Tugas Tertulis 1: Ubah paragraf dalam teks halaman yang diawali "Sebenarnya, teknologi mesin NIR" menjadi daftar butir yang lebih ringkas dengan tetap mempertahankan fakta utamanya.

Berbagai teknologi nutrisi dan kesehatan unggas

Pakan menjadi perhatian utama dalam usaha budi daya ayam ras. Pasalnya, biaya pakan merupakan komponen terbesar dari total biaya produksi usaha budi daya ayam dengan menyumbang sekitar 50-70% dari total biaya produksi. Hal ini yang melandasi feedmill untuk mengembangkan konsep presisi nutrisi dalam produksi pakannya. Konsep ini berartikan penyesuaian kandungan gizi pakan dengan kebutuhan persis ayam di lapangan. Kandungan nutrisi yang terdapat pada pakan racikan feedmill tidaklah boleh kelebihan dan kekurangan. Begitu kata Prof. Budi Tangendjaja, Ph.D selaku praktisi nutrisi dan teknologi pakan saat berbincang dengan Poultry Indonesia secara daring, Senin (11/9). Sebagai jawaban dari tantangan tersebut, maka diperkenalkan mesin NIR (Near-Infrared Spectroscopy).

Menurutnya, saat ini sedang berkembang mesin NIR yang digunakan untuk menganalisis kandungan gizi pada bahan pakan dengan mekanisme kerja yang mengandalkan spektroskopi inframerah. Teknologi ini memanfaatkan cahaya inframerah yang memiliki panjang gelombang antara 780-2500 nanometer. Gelombang ini memiliki sifat ketika ditembakkan ke sampel, energinya akan berinteraksi dengan molekul, sehingga ada penyerapan energi yang kemudian menimbulkan konsentrasi. Jika terdapat konsentrasi, maka bisa mengetahui kandungan organik.

Sebenarnya, teknologi mesin NIR dalam pabrik pakan sudah diperkenalkan pada tahun 1990-an. Namun, penggunaan mesin NIR di Indonesia baru digalakkan beberapa tahun belakangan ini. Seiring berjalannya waktu, teknologi mesin NIR semakin berkembang hingga kecepatan analisa sampel yang dilakukannya bisa dalam hitungan detik. Variabel analisanya juga semakin berkembang, yang dahulu hanya membaca analisa proksimat, saat ini mesin NIR sudah mampu membaca semua komponen gizi pakan yang bentuknya paling sederhana seperti metabolizable energy, digestible acid, fatty acid, dan lainnya.

“Ketika bahan pakan datang ke feedmill, maka lakukan analisis dengan NIR. Ketika sudah mengetahui kandungan gizi lengkapnya, data tersebut bisa langsung ditransfer ke program formulasi pakan dengan komputer, sehingga kita bisa memformulasikan sesuai dengan keadaan yang nyata di lapangan. Yang sebelumnya formulasi menggunakan table database, saat ini menjadi real-time. Ketika kualitas bahan bakunya berubah, maka formulasi pun bisa berubah. Tetapi perlu diingat, NIR juga harus dikalibrasi dengan benar,” kata Budi.

Tugas Tertulis 2: Sunting bagian daftar entri, mulai dari baris yang memuat "submitting: submitting -> frequently" sampai akhir entri, dengan mengganti "colour" menjadi "warna" tanpa mengubah hal lain. Tulis ulang baris-baris itu saja dan jangan sertakan gambarnya dalam jawaban.

Daftar Entri:
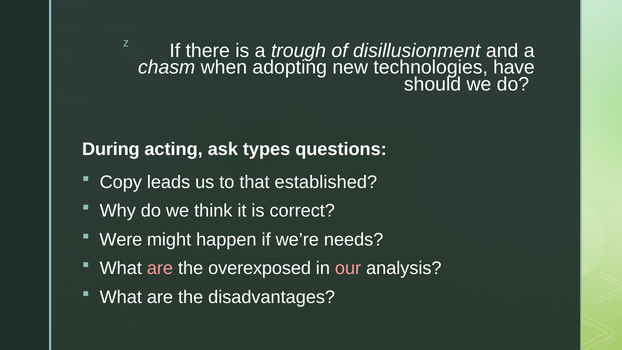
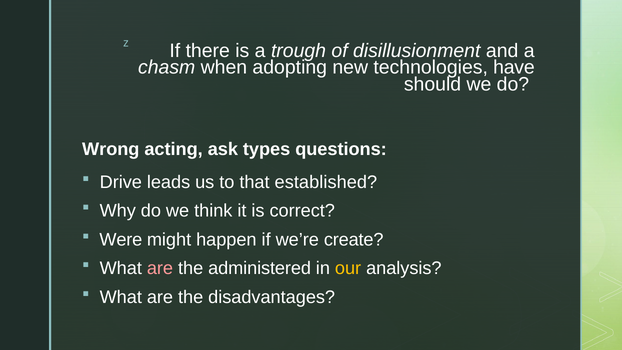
During: During -> Wrong
Copy: Copy -> Drive
needs: needs -> create
overexposed: overexposed -> administered
our colour: pink -> yellow
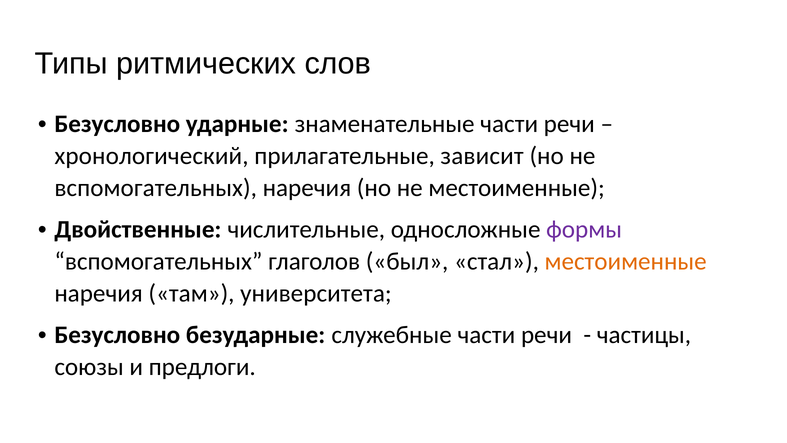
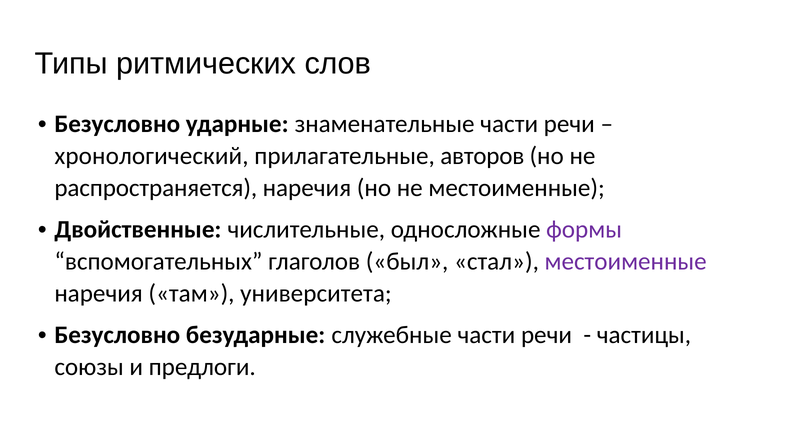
зависит: зависит -> авторов
вспомогательных at (156, 188): вспомогательных -> распространяется
местоименные at (626, 261) colour: orange -> purple
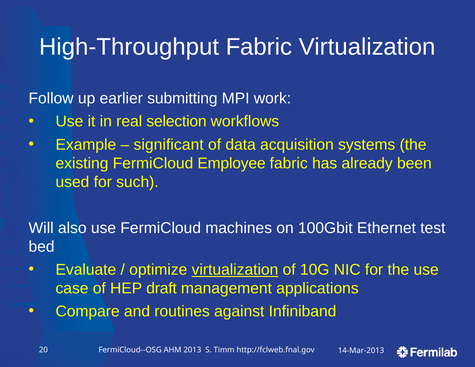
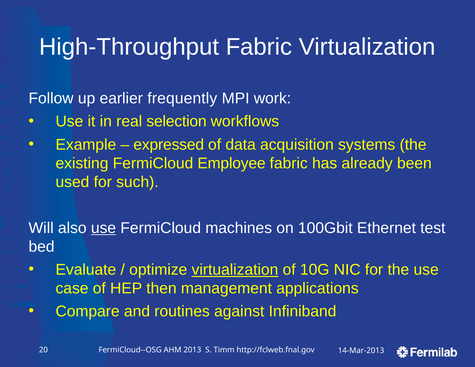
submitting: submitting -> frequently
significant: significant -> expressed
use at (104, 228) underline: none -> present
draft: draft -> then
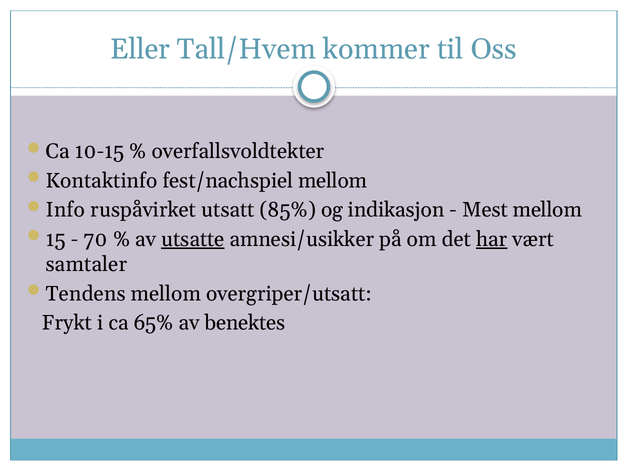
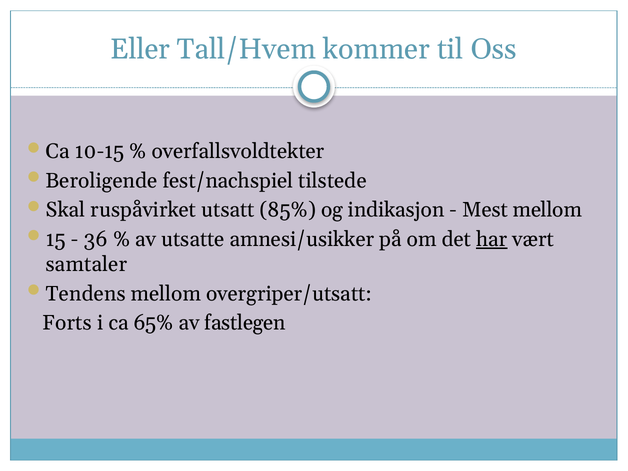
Kontaktinfo: Kontaktinfo -> Beroligende
fest/nachspiel mellom: mellom -> tilstede
Info: Info -> Skal
70: 70 -> 36
utsatte underline: present -> none
Frykt: Frykt -> Forts
benektes: benektes -> fastlegen
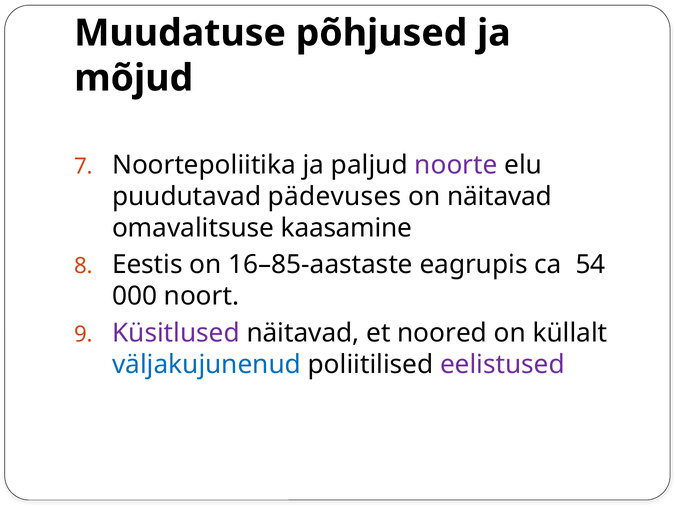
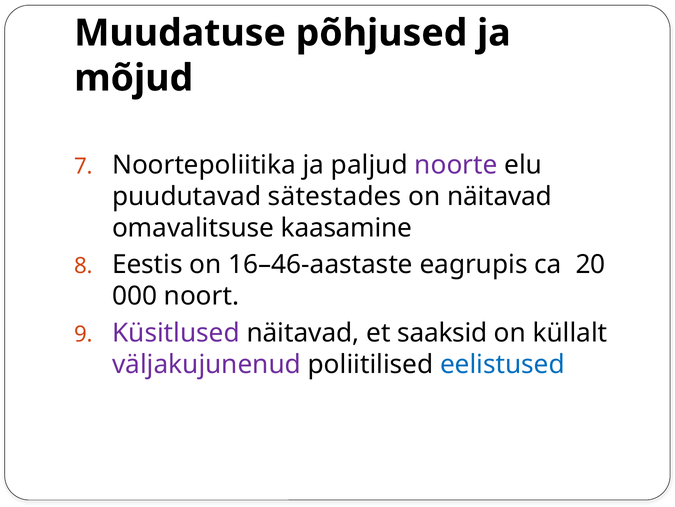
pädevuses: pädevuses -> sätestades
16–85-aastaste: 16–85-aastaste -> 16–46-aastaste
54: 54 -> 20
noored: noored -> saaksid
väljakujunenud colour: blue -> purple
eelistused colour: purple -> blue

Jawaban Latihan 1:
- Teknologi mesin NIR di pabrik pakan sudah diperkenalkan pada tahun 1990-an.
- Di Indonesia, penggunaannya baru digalakkan beberapa tahun belakangan ini.
- Kecepatan analisis sampel kini bisa dalam hitungan detik.
- Variabel analisisnya berkembang: dahulu hanya analisis proksimat, kini semua komponen gizi pakan dalam bentuk paling sederhana, seperti metabolizable energy, digestible acid, dan fatty acid.

Jawaban Latihan 2:
submitting: submitting -> frequently
significant: significant -> expressed
use at (104, 228) underline: none -> present
draft: draft -> then
Kontaktinfo: Kontaktinfo -> Beroligende
fest/nachspiel mellom: mellom -> tilstede
Info: Info -> Skal
70: 70 -> 36
utsatte underline: present -> none
Frykt: Frykt -> Forts
benektes: benektes -> fastlegen
pädevuses: pädevuses -> sätestades
16–85-aastaste: 16–85-aastaste -> 16–46-aastaste
54: 54 -> 20
noored: noored -> saaksid
väljakujunenud warna: blue -> purple
eelistused warna: purple -> blue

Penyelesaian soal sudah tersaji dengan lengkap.